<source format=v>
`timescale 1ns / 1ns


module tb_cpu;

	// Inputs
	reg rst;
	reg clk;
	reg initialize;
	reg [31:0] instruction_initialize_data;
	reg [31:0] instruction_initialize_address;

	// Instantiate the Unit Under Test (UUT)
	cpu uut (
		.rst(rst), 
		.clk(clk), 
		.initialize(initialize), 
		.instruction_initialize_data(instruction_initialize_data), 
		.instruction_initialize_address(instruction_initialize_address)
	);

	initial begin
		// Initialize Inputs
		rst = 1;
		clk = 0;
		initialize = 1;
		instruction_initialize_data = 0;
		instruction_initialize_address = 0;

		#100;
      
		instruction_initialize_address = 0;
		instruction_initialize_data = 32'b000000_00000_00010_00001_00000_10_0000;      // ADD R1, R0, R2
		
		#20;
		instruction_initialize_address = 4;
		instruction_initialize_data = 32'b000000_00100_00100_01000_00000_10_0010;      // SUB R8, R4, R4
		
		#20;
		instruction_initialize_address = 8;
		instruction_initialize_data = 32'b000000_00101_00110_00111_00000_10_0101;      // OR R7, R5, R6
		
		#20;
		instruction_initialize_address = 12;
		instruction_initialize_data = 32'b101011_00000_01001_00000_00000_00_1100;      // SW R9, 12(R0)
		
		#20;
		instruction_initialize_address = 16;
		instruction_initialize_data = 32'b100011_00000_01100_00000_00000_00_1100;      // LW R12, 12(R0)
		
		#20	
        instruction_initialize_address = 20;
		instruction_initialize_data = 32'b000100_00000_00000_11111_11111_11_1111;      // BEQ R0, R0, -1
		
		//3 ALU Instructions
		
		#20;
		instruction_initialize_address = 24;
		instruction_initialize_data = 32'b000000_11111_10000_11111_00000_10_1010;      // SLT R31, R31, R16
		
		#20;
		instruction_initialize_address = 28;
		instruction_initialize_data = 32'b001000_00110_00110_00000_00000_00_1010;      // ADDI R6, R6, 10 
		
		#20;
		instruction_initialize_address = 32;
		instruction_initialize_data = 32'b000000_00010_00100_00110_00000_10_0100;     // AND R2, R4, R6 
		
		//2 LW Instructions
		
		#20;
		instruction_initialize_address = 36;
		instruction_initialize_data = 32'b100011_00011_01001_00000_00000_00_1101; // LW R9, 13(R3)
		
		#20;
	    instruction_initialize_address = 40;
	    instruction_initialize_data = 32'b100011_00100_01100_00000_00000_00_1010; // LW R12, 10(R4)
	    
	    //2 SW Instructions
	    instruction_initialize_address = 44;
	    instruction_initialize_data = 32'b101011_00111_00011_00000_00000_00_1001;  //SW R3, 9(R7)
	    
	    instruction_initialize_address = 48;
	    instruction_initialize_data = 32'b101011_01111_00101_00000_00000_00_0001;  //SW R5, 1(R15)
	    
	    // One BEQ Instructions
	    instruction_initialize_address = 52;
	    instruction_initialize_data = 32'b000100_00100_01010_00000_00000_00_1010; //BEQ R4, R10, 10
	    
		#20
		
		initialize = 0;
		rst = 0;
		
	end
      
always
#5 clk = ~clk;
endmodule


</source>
━━━━
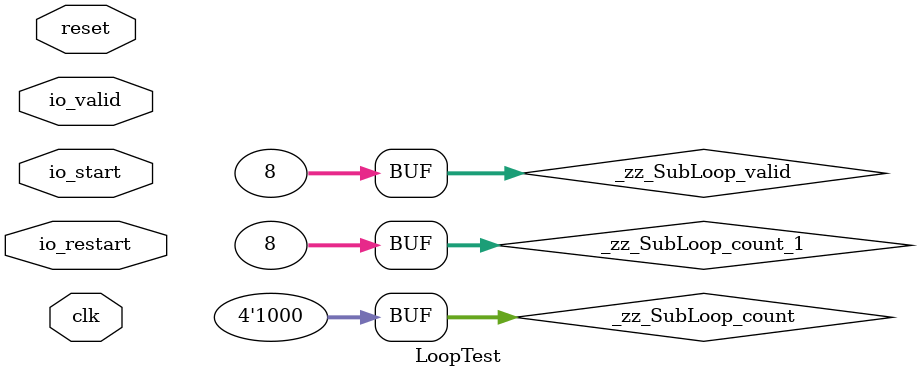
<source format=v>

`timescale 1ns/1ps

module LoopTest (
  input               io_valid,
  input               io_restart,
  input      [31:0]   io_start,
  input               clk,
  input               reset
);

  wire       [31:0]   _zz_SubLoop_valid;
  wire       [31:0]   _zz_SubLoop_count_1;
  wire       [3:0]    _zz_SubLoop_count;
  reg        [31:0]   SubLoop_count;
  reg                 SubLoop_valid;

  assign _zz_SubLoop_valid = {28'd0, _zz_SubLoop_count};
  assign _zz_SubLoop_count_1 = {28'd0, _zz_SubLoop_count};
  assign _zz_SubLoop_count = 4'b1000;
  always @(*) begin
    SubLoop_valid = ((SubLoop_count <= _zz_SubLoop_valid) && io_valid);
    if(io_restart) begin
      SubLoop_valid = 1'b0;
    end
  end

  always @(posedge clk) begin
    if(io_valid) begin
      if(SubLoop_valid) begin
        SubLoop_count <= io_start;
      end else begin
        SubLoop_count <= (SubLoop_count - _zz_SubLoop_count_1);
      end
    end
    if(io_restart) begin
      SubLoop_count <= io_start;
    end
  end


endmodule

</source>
━━━━
Reproducing the whole listing above is not the task. Copy exactly only the lines from the one with "instruction_initialize_address = 4;" to the one with "instruction_initialize_address = 52;", both kept.

Task output.
		instruction_initialize_address = 4;
		instruction_initialize_data = 32'b000000_00100_00100_01000_00000_10_0010;      // SUB R8, R4, R4
		
		#20;
		instruction_initialize_address = 8;
		instruction_initialize_data = 32'b000000_00101_00110_00111_00000_10_0101;      // OR R7, R5, R6
		
		#20;
		instruction_initialize_address = 12;
		instruction_initialize_data = 32'b101011_00000_01001_00000_00000_00_1100;      // SW R9, 12(R0)
		
		#20;
		instruction_initialize_address = 16;
		instruction_initialize_data = 32'b100011_00000_01100_00000_00000_00_1100;      // LW R12, 12(R0)
		
		#20	
        instruction_initialize_address = 20;
		instruction_initialize_data = 32'b000100_00000_00000_11111_11111_11_1111;      // BEQ R0, R0, -1
		
		//3 ALU Instructions
		
		#20;
		instruction_initialize_address = 24;
		instruction_initialize_data = 32'b000000_11111_10000_11111_00000_10_1010;      // SLT R31, R31, R16
		
		#20;
		instruction_initialize_address = 28;
		instruction_initialize_data = 32'b001000_00110_00110_00000_00000_00_1010;      // ADDI R6, R6, 10 
		
		#20;
		instruction_initialize_address = 32;
		instruction_initialize_data = 32'b000000_00010_00100_00110_00000_10_0100;     // AND R2, R4, R6 
		
		//2 LW Instructions
		
		#20;
		instruction_initialize_address = 36;
		instruction_initialize_data = 32'b100011_00011_01001_00000_00000_00_1101; // LW R9, 13(R3)
		
		#20;
	    instruction_initialize_address = 40;
	    instruction_initialize_data = 32'b100011_00100_01100_00000_00000_00_1010; // LW R12, 10(R4)
	    
	    //2 SW Instructions
	    instruction_initialize_address = 44;
	    instruction_initialize_data = 32'b101011_00111_00011_00000_00000_00_1001;  //SW R3, 9(R7)
	    
	    instruction_initialize_address = 48;
	    instruction_initialize_data = 32'b101011_01111_00101_00000_00000_00_0001;  //SW R5, 1(R15)
	    
	    // One BEQ Instructions
	    instruction_initialize_address = 52;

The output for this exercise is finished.